Qi Yunxia, “Wang Teng’in bir etki alanını anlamak için inanılmaz bir yeteneği var,” diye haykırdı.
“Başlangıçta Yangxu’nun alanıyla Yetenekler Ligi’nde parlayabileceğini düşünmüştüm. Yarışmanın ilk turunda başka bir üstün yeteneğin ortaya çıkacağı kimin aklına gelirdi ki? Görünüşe göre çok safmışım.” Bao Dewen acı acı gülümsedi.
“Yetenekler Ligi her zaman seçkin bireylerle dolu olmuştur. Diğer katılımcıları hafife alamayız,” dedi Pei Tianzhou sakince.

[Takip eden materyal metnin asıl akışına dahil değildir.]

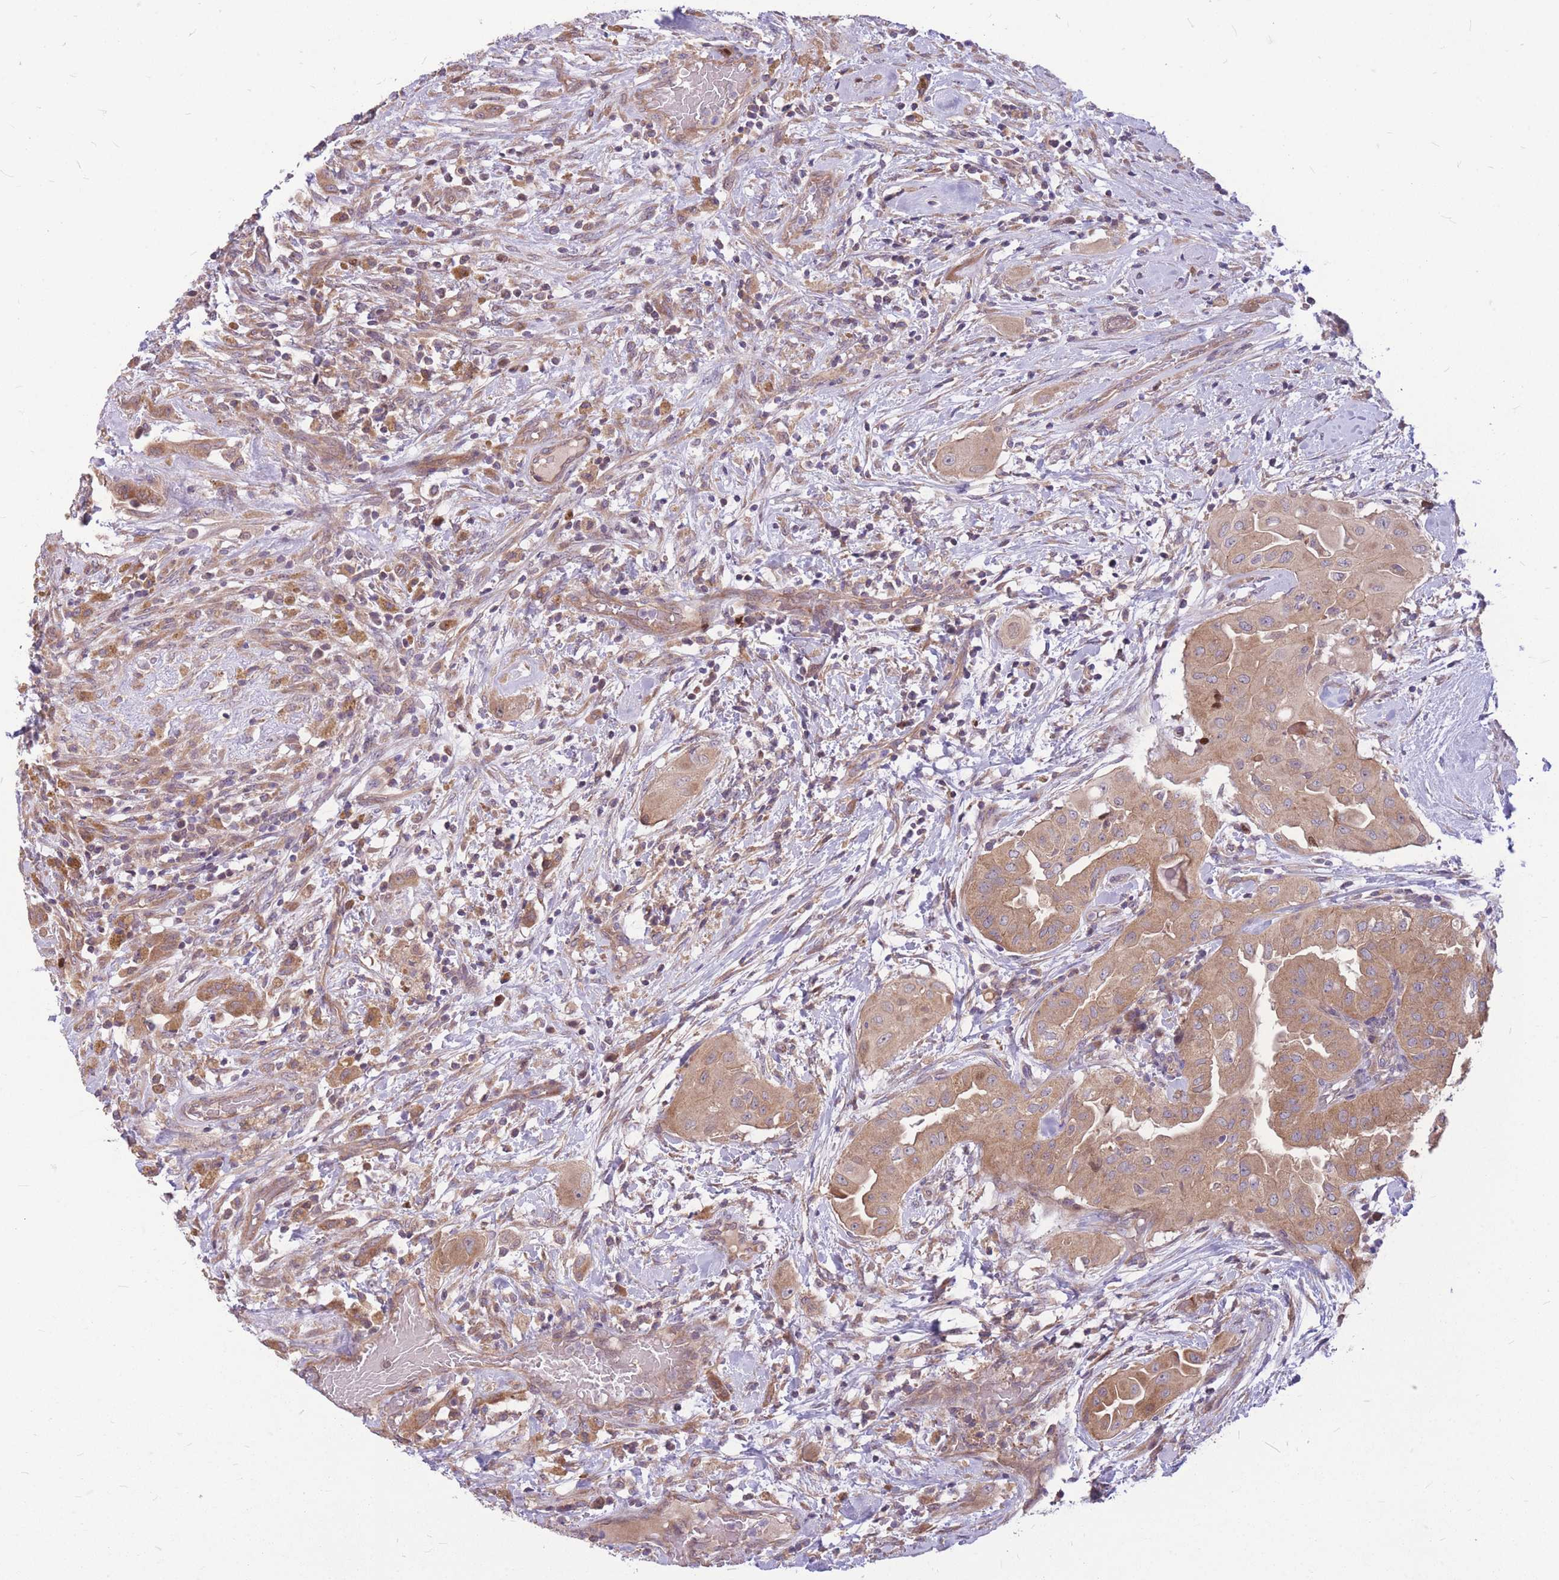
{"staining": {"intensity": "moderate", "quantity": ">75%", "location": "cytoplasmic/membranous"}, "tissue": "thyroid cancer", "cell_type": "Tumor cells", "image_type": "cancer", "snomed": [{"axis": "morphology", "description": "Papillary adenocarcinoma, NOS"}, {"axis": "topography", "description": "Thyroid gland"}], "caption": "A high-resolution histopathology image shows immunohistochemistry (IHC) staining of papillary adenocarcinoma (thyroid), which exhibits moderate cytoplasmic/membranous positivity in about >75% of tumor cells.", "gene": "GMNN", "patient": {"sex": "female", "age": 59}}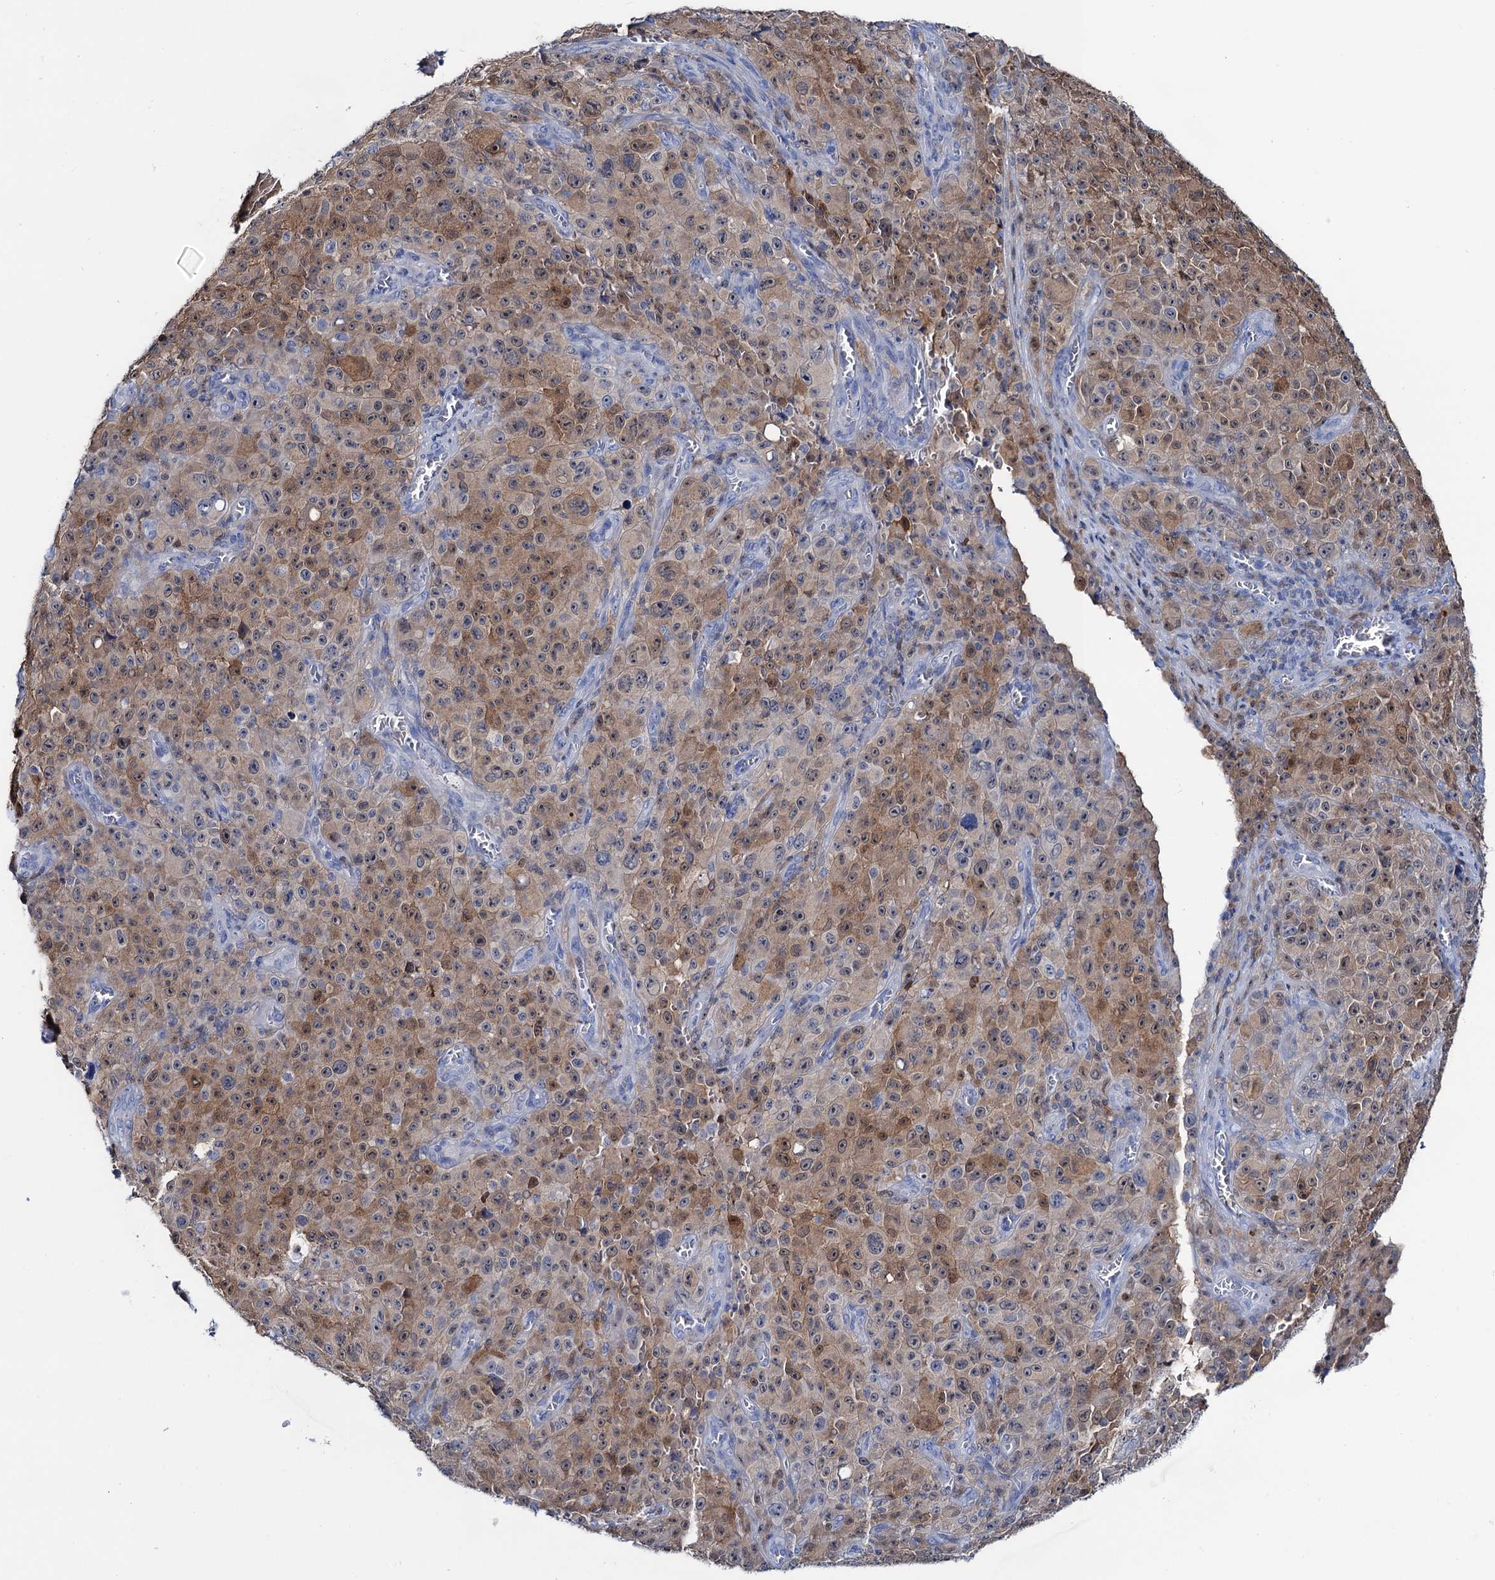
{"staining": {"intensity": "moderate", "quantity": "25%-75%", "location": "cytoplasmic/membranous,nuclear"}, "tissue": "melanoma", "cell_type": "Tumor cells", "image_type": "cancer", "snomed": [{"axis": "morphology", "description": "Malignant melanoma, NOS"}, {"axis": "topography", "description": "Skin"}], "caption": "High-magnification brightfield microscopy of melanoma stained with DAB (3,3'-diaminobenzidine) (brown) and counterstained with hematoxylin (blue). tumor cells exhibit moderate cytoplasmic/membranous and nuclear staining is appreciated in approximately25%-75% of cells. The staining was performed using DAB (3,3'-diaminobenzidine) to visualize the protein expression in brown, while the nuclei were stained in blue with hematoxylin (Magnification: 20x).", "gene": "FAH", "patient": {"sex": "female", "age": 82}}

“Başkan haklı.” Qi Yunxia ve diğerleri başlarını salladı.
“Acaba alan üzerindeki hakimiyeti ne kadar ileri gidebilir?” Bao Dewen merak etti.
“Bunu söylemek zor. Ne de olsa net bir yargıya varmak için çok uzaktayız,” diye yanıtladı Başkan.
Akademisyenler üzüntü içindeydi. Görünüşe göre bunu ancak adaylar savaşta karşılaştıklarında söyleyebileceklerdi.
Parker’ların uzay aracındaki Öfkeli Alevli Evren Lordu ve diğerleri bunu gördü ve yüz ifadeleri ciddileşti. Sanki biri onlara trilyonlarca evren parası borçluymuş gibi görünüyorlardı.
Wang Teng’in yetenekleri ne kadar iyiyse, kendilerini o kadar kötü hissediyor ve ondan o kadar çok kurtulmak istiyorlardı.
Ancak, çocuk Lig’e katıldığından, sadece ailelerinden gelen yeteneklerin onu yenebileceğini umabilirlerdi.
Rekabette yükselmesine ve ünlü akademilerden birine girmesine izin verirlerse bu adamla başa çıkmak daha zor olacaktı.
Çocuk Ulusal Askeri Madalya’yı aldığında bunu fark ettiler. Onun bu kadar çabuk şöhrete kavuşması talihsizlikti; fikirleri tükenmek üzereydi.
Cavendish ailesinin uzay aracında Borla ve diğerleri Wang Teng’in aydınlanmış alanını fark ettiler ve şaşırdılar.
“Görünüşe göre Wang Teng gerçekten yetenekli!” Olivia’nın annesi, kızının kocasına bakan bir kayınvalide gibi memnuniyetle başını salladı. Onu gördükçe daha da memnun oluyordu.
Sadece kahramanımız bu durumdan tamamen habersizdi.
Olivia’ya karşı hiçbir şey hissetmiyordu.
Olivia Wang Teng’e bakarken arsızca gülümsüyordu. Savunma Gezegeni No. 29’dan döndüğünden beri ona karşı hisleri farklıydı.
Aradaki farkın ne olduğunu bilmese de, onun kendi adına bir isim yaptığını görmekten mutluydu.
“Size söyledim, bu kardeşim kesinlikle sıradan biri değil.” Di Qi kendisiyle gurur duyarak gülümsedi. Wang Teng’in özel biri olduğunu 4 Numaralı Savunma Gezegeninde kaldığı süre boyunca zaten anlamıştı.
Borla küçümseyerek kafasına vurdu ve şöyle dedi: “Hâlâ bundan bahsetmeye cüret ediyorsun. Wang Teng Büyük Qian gezegenini ziyaret ettiğinde ne kadar güçlüydü ve seninki o zaman neydi? Şimdi onun şu anki gelişimiyle karşılaştır. Utanmıyor musun?”
“I…” Di Qi kendini kasvetli hissetti. “O bir yetenek değil. O bir canavar!”
…
Derin denizde.
Zaman yavaşça geçti.
Bir saat!
İki saat!
…
Beş saat sonra Wang Teng nihayet göz kapaklarını açtı. Gözlerinin derinliklerinde koyu mavi bir ışıltı parladı.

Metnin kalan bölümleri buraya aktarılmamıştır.